There are some indications that in-person engagement in religious services has declined slightly since 2019, before the COVID-19 outbreak.
The share of all U.S. adults who say they typically attend religious services at least once a month is down modestly but measurably (by 3 percentage points, from 33% to 30%) over that span, and one-in-five Americans say they now attend in person less often than they did before the pandemic.
Black Protestants have experienced a substantial bounce in physical attendance, from a low of 14% in July 2020 to 41% in the recent survey.
But Black Americans also have suffered a disproportionately high share of COVID-19 hospitalizations and deaths relative to White Americans, and Black Protestants remain the U.S. religious group most likely to be viewing services virtually.
In the most recent Pew Research survey, about half of Black Protestants (54%) say they participated in services online or on TV in the last month, compared with 46% of White evangelical Protestants and smaller shares of Catholics (20%), White non-evangelical Protestants (19%) and Jews (16%). (This report cannot analyze the attendance patterns of Muslims, Buddhists, Hindus and other smaller non-Christian religious groups due to sample size limitations.)
At the same time, the share of U.S. adults who take part in religious services in some way (in person, virtually or both) in a given month has remained remarkably steady since the early days of the pandemic – even though how they participate has shifted dramatically.
Pew Research Center has conducted five surveys since the summer of 2020 in which we asked U.S. adults whether they attended religious services in person in the prior month and, separately, whether they took part virtually (by streaming online or watching on TV).
In the first of those polls, in July 2020 – when many churches, synagogues, mosques and other houses of worship were limiting attendance or closed to physical worshippers – 41% of adults said they had joined in religious services in one of these ways (either in person or virtually) in the past month.
Most of them (27% of all U.S. adults) said they had participated only virtually. An additional 9% said they had attended in person and watched virtually. Just 4% said they had gone to church or other religious services only in person in the month prior to the July 2020 survey.
When it comes to party affiliation, Republicans and Republican-leaning independents have been much more likely than Democrats and Democratic-leaning independents to attend religious services in person – as well as somewhat more likely to participate virtually – throughout the pandemic.
Older Americans tend to be more religious than young adults, and despite being at greater risk of hospitalization and death from COVID-19, Americans ages 65 and older have generally been somewhat more inclined than young adults (ages 18 to 29) to go to religious services in person.
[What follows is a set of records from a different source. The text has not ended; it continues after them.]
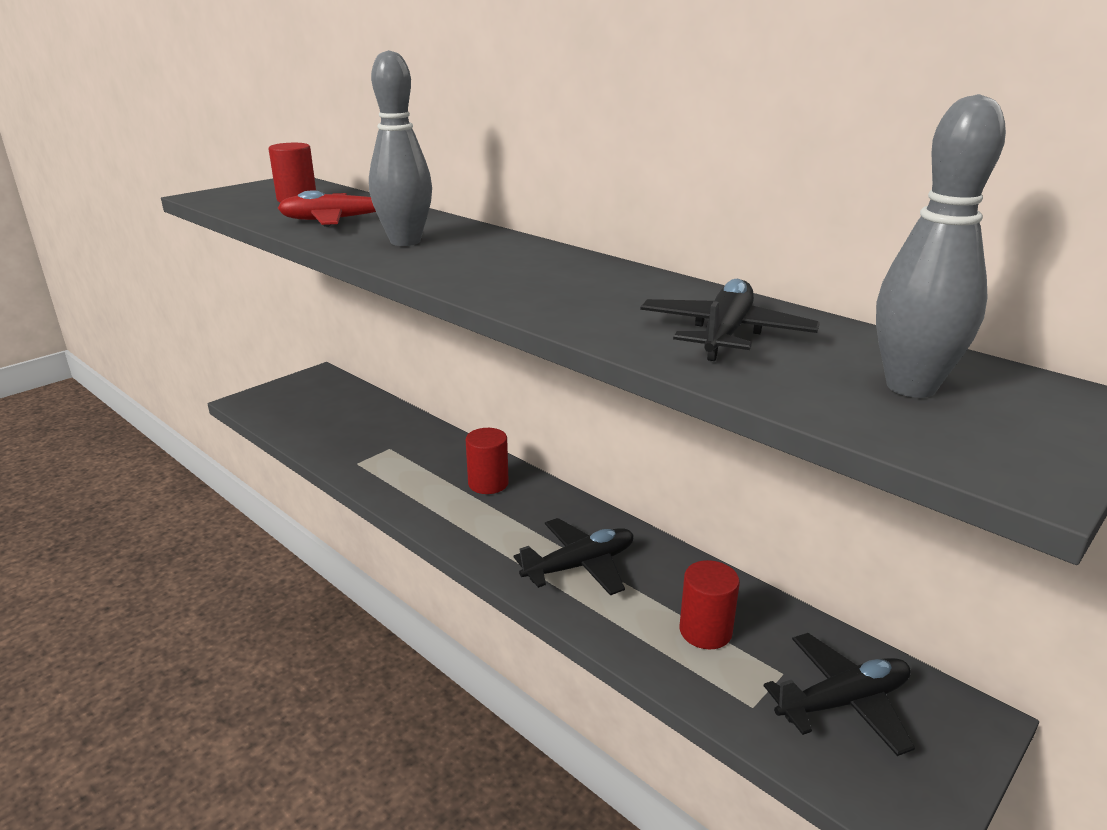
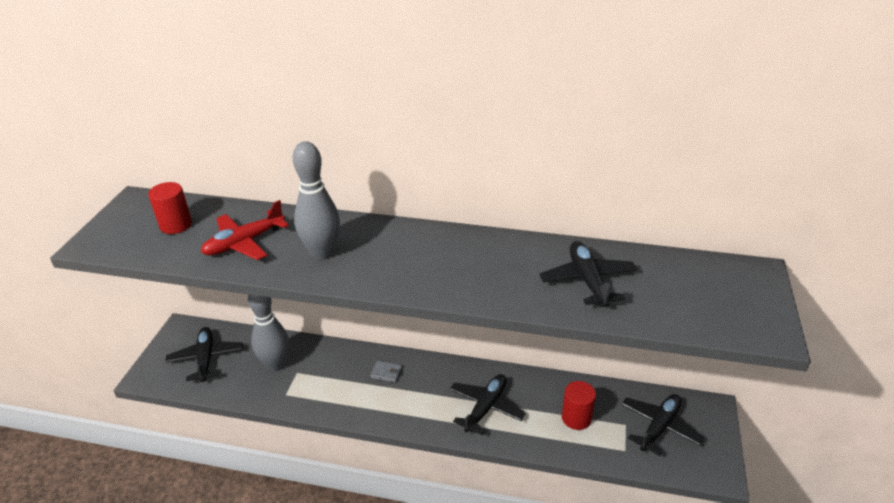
camera: 30 degrees left, 10 degrees up
red cylinder [466,428,509,494] -> grey wallet [370,361,402,383]
grey bowling pin [876,94,1006,398] -> grey bowling pin moved to [248,294,289,371]
none -> black plane [165,327,242,382]

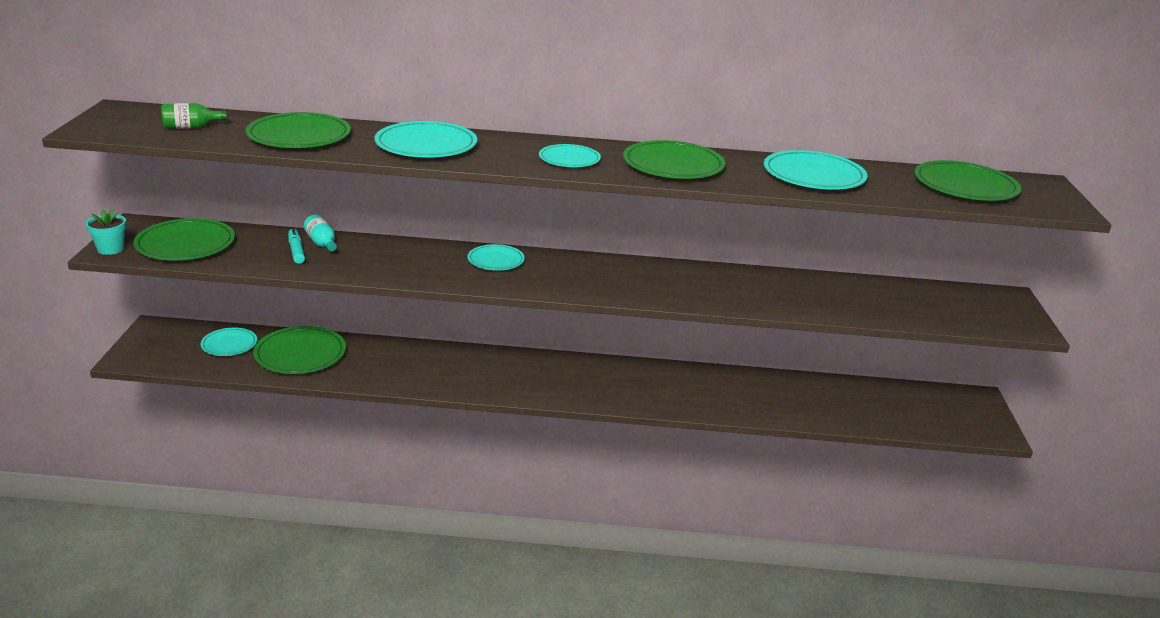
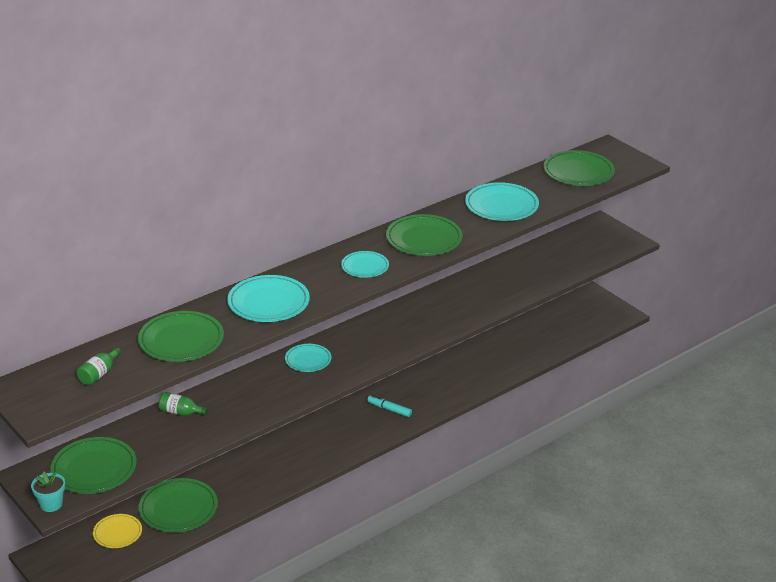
camera: 40 degrees left, 5 degrees up
turquoise plate [201,328,257,356] -> yellow plate [93,514,142,548]
turquoise marker [288,227,305,264] -> turquoise marker moved to [367,395,412,417]
turquoise bottle [304,215,337,251] -> green bottle [159,392,208,416]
Older Americans also report participating in religious services virtually at higher rates than the youngest adults.
Most Americans either say they attend in person at about the same rate as before the COVID-19 outbreak (31%) or that they did not attend religious services before the pandemic and still do not (42%).
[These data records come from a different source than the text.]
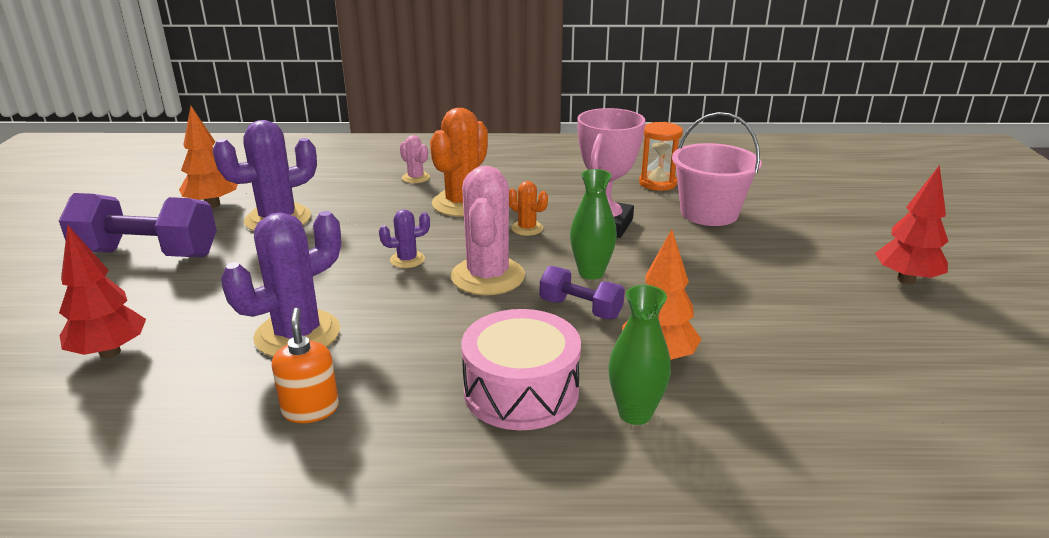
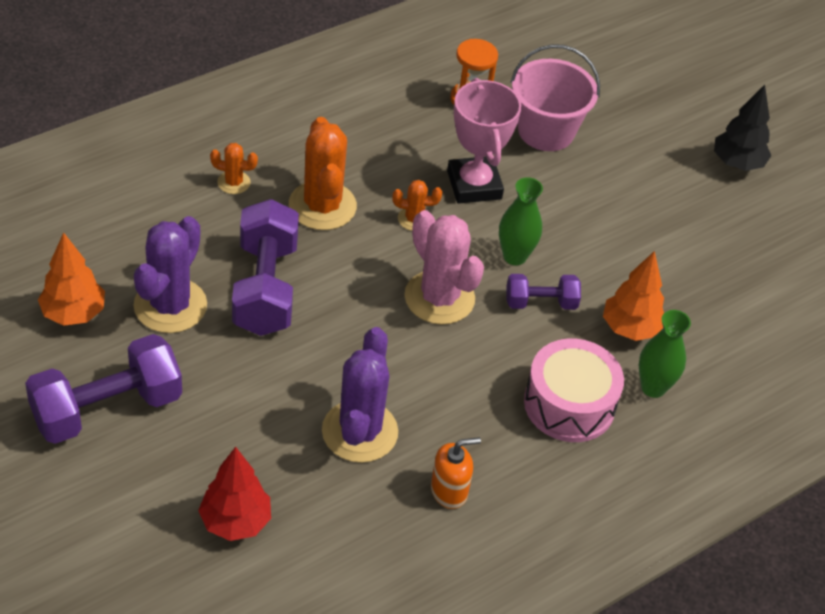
camera: 40 degrees left, 20 degrees up
orange soap dispenser [272,308,339,423] -> orange soap dispenser turned 120 degrees clockwise [431,437,481,509]
purple cactus [379,209,430,268] -> none
pink cactus [400,135,430,183] -> orange cactus [210,143,258,194]
red tree [875,165,948,284] -> black tree [714,85,771,171]
none -> purple dumbbell [232,199,299,336]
Overall, 15% of U.S. adults say they now watch religious services online or on TV more often than they did before the pandemic, compared with just 5% who report doing this less often. About eight-in-ten say their participation in virtual worship is little changed, including 59% who say they did not do this at any time.
Black Protestants stand out as being particularly likely to say they attend in-person services less often than they did before the pandemic (35%), although an identical share say they now watch religious services online or on TV more often than they used to – a number that is also higher than in other U.S. religious groups.